Der Börsengang wird dem Vernehmen nach ausschließlich durch eine Kapitalerhöhung gespeist. Aus den Beständen der derzeitigen Aktionäre soll nur der Greenshoe stammen. Derzeit hält an der Deutschen Forfait die Forfait Investment GmbH, zu deren Aktionären die drei Vorstands- sowie fünf Aufsichtsratsmitglieder zählen, 47 %. Dieses Paket war zuvor im Besitz des Kreditversicherers Atradius.
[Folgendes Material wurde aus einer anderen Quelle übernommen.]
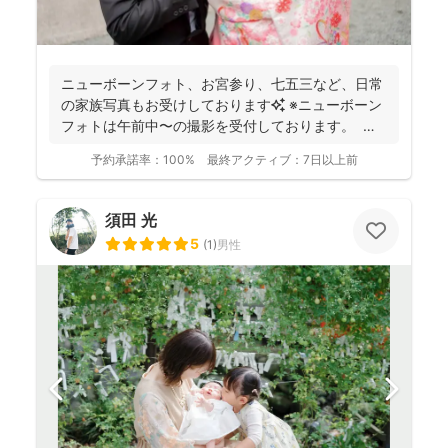
ニューボーンフォト、お宮参り、七五三など、日常
の家族写真もお受けしております✨ ※ニューボーン
フォトは午前中〜の撮影を受付しております。 今
までに...
予約承諾率：
100%
最終アクティブ：
7日以上前
須田 光
5
(
1
)
男性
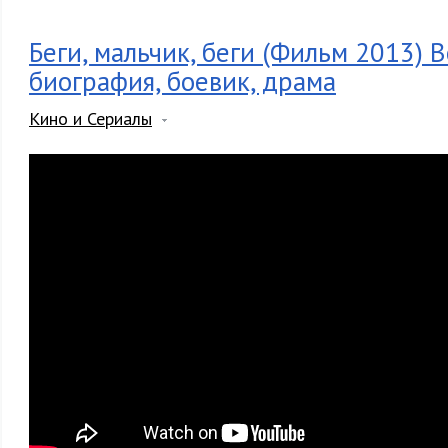
Беги, мальчик, беги (Фильм 2013) 
биография, боевик, драма
Кино и Сериалы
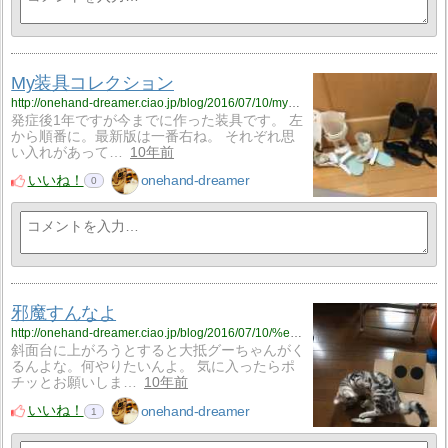
My装具コレクション
http://onehand-dreamer.ciao.jp/blog/2016/07/10/my%e8%a3%85%e5%85%b7%e3%82%b3%e3%83%ac%e3%82%af%e3%82%b7%e3%83%a7%e3%83%b3/
発症後1年ですが今までに作った装具です。 左
から順番に。最新版は一番右ね。 それぞれ思
い入れがあって…
10年前
いいね！
onehand-dreamer
0
邪魔すんなよ
http://onehand-dreamer.ciao.jp/blog/2016/07/10/%e9%82%aa%e9%ad%94%e3%81%99%e3%82%93%e3%81%aa%e3%82%88/
斜面台に上がろうとすると大抵グーちゃんがく
るんよな。何やりたいんよ。 気に入ったらポ
チッとお願いしま…
10年前
いいね！
onehand-dreamer
1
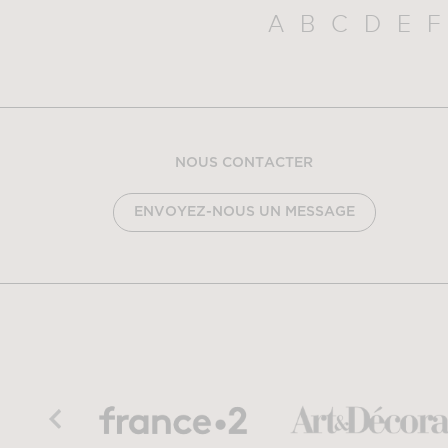
A
B
C
D
E
F
NOUS CONTACTER
ENVOYEZ-NOUS UN MESSAGE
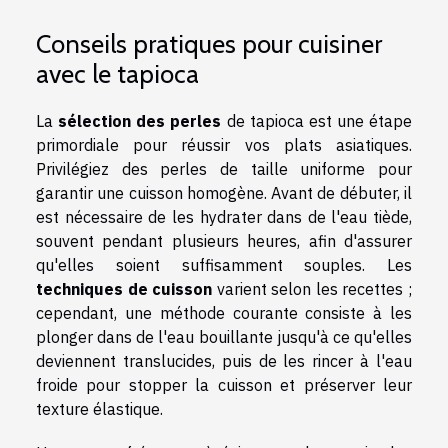
Conseils pratiques pour cuisiner
avec le tapioca
La
sélection des perles
de tapioca est une étape
primordiale pour réussir vos plats asiatiques.
Privilégiez des perles de taille uniforme pour
garantir une cuisson homogène. Avant de débuter, il
est nécessaire de les hydrater dans de l'eau tiède,
souvent pendant plusieurs heures, afin d'assurer
qu'elles soient suffisamment souples. Les
techniques de cuisson
varient selon les recettes ;
cependant, une méthode courante consiste à les
plonger dans de l'eau bouillante jusqu'à ce qu'elles
deviennent translucides, puis de les rincer à l'eau
froide pour stopper la cuisson et préserver leur
texture élastique.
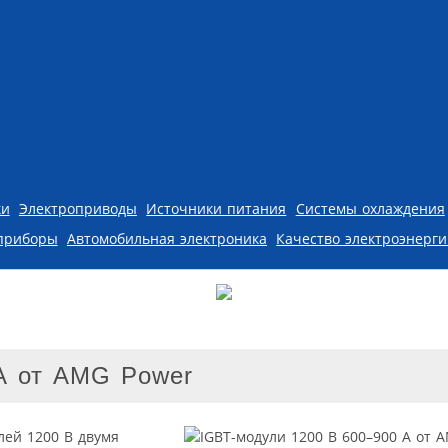
ки
Электроприводы
Источники питания
Системы охлаждения
приборы
Автомобильная электроника
Качество электроэнерг
А от AMG Power
ей 1200 В двумя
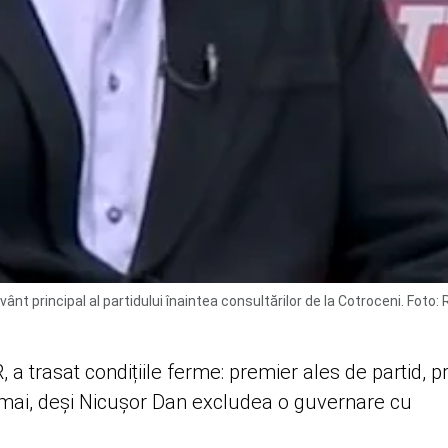
t principal al partidului înaintea consultărilor de la Cotroceni. Foto:
a trasat condițiile ferme: premier ales de partid, 
8 mai, deși Nicușor Dan excludea o guvernare cu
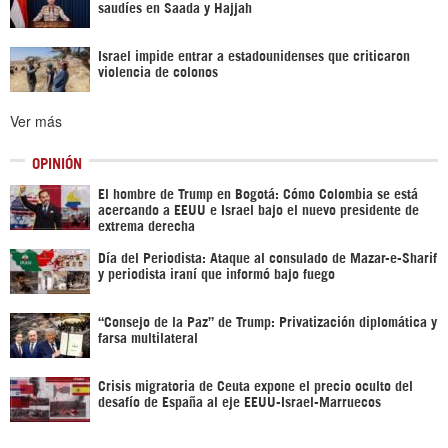
saudíes en Saada y Hajjah
Israel impide entrar a estadounidenses que criticaron
violencia de colonos
Ver más
OPINIÓN
El hombre de Trump en Bogotá: Cómo Colombia se está
acercando a EEUU e Israel bajo el nuevo presidente de
extrema derecha
Día del Periodista: Ataque al consulado de Mazar-e-Sharif
y periodista iraní que informó bajo fuego
“Consejo de la Paz” de Trump: Privatización diplomática y
farsa multilateral
Crisis migratoria de Ceuta expone el precio oculto del
desafío de España al eje EEUU-Israel-Marruecos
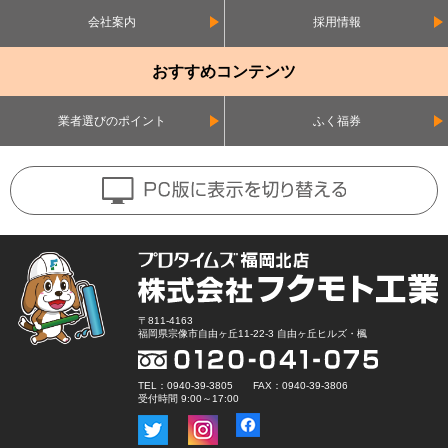
会社案内
採用情報
おすすめコンテンツ
業者選びのポイント
ふく福券
〒811-4163
福岡県宗像市自由ヶ丘11-22-3 自由ヶ丘ヒルズ・楓
TEL：0940-39-3805 FAX：0940-39-3806
受付時間 9:00～17:00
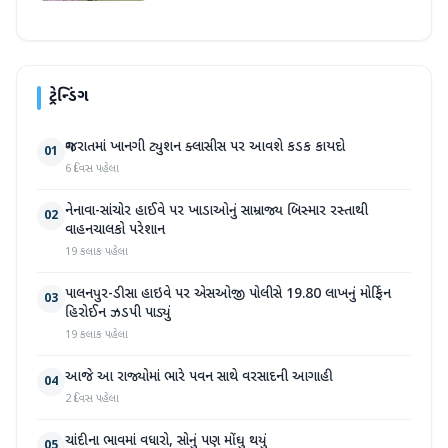
ટ્રેન્ડિંગ
ગુજરાતમાં ખાનગી ટ્યુશન ક્લાસીસ પર આવશે કડક કાયદો
01
6 દિવસ પહેલા
નેનાવા-સાંચોર હાઈવે પર ખાડાઓનું સામ્રાજ્ય બિસ્માર રસ્તાથી
02
વાહનચાલકો પરેશાન
19 કલાક પહેલા
પાલનપુર-ડીસા હાઇવે પર એસઓજી પોલીસે 19.80 લાખનું મોર્ફિન
03
હિરોઈન ઝડપી પાડ્યું
19 કલાક પહેલા
આજે આ રાજ્યોમાં ભારે પવન સાથે વરસાદની આગાહી
04
2 દિવસ પહેલા
ચાંદીના ભાવમાં વધારો, સોનું પણ મોંઘુ થયું
05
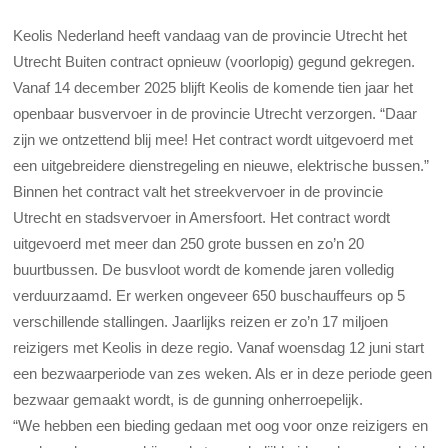
Keolis Nederland heeft vandaag van de provincie Utrecht het
Utrecht Buiten contract opnieuw (voorlopig) gegund gekregen.
Vanaf 14 december 2025 blijft Keolis de komende tien jaar het
openbaar busvervoer in de provincie Utrecht verzorgen. “Daar
zijn we ontzettend blij mee! Het contract wordt uitgevoerd met
een uitgebreidere dienstregeling en nieuwe, elektrische bussen.”
Binnen het contract valt het streekvervoer in de provincie
Utrecht en stadsvervoer in Amersfoort. Het contract wordt
uitgevoerd met meer dan 250 grote bussen en zo’n 20
buurtbussen. De busvloot wordt de komende jaren volledig
verduurzaamd. Er werken ongeveer 650 buschauffeurs op 5
verschillende stallingen. Jaarlijks reizen er zo’n 17 miljoen
reizigers met Keolis in deze regio. Vanaf woensdag 12 juni start
een bezwaarperiode van zes weken. Als er in deze periode geen
bezwaar gemaakt wordt, is de gunning onherroepelijk.
“We hebben een bieding gedaan met oog voor onze reizigers en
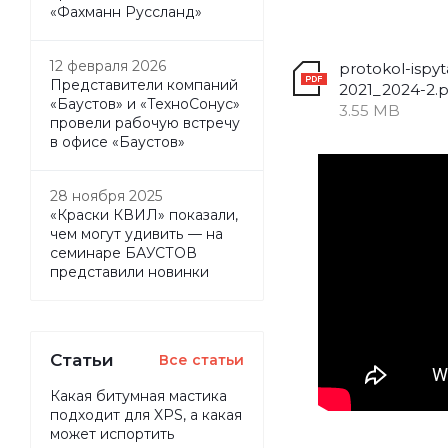
«Фахманн Руссланд»
12 февраля 2026
protokol-ispyt
Представители компаний
2021_2024-2.p
«Баустов» и «ТехноСонус»
3.55 MB
провели рабочую встречу
в офисе «Баустов»
28 ноября 2025
«Краски КВИЛ» показали,
чем могут удивить — на
семинаре БАУСТОВ
представили новинки
Статьи
Все статьи
Какая битумная мастика
подходит для XPS, а какая
может испортить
Mit 30 % ist M.M. Warburg & CO der zweite Großaktionär. Die Hamburger Privatbank wird zusammen mit Equinet das Konsortium für den Börsengang bilden.Zusammen mit equinet wird die Privatbank als Konsortium den Börsengang organisieren. Die Zeichnungsfrist soll am 14. Mai beginnen und am 22. Mai enden. Am morgigen Freitag will der Börsenkandidat die Preisspanne bekannt geben.

Die Gesellschaft hat im vergangenen Jahr eine Eigenkapitalrendite nach Steuern von 49 % ausgewiesen. Das Forfaitierungsvolumen angekauften Forderungen aus dem Exportgeschäft stieg 2006 um 18 % auf knapp 1 Mrd. Euro. Die Deutsche Forfait ist auf den Ankauf risikobehafteter Forderungen mittelständischer Unternehmen spezialisiert, die vor allem in Emerging Markets exportieren.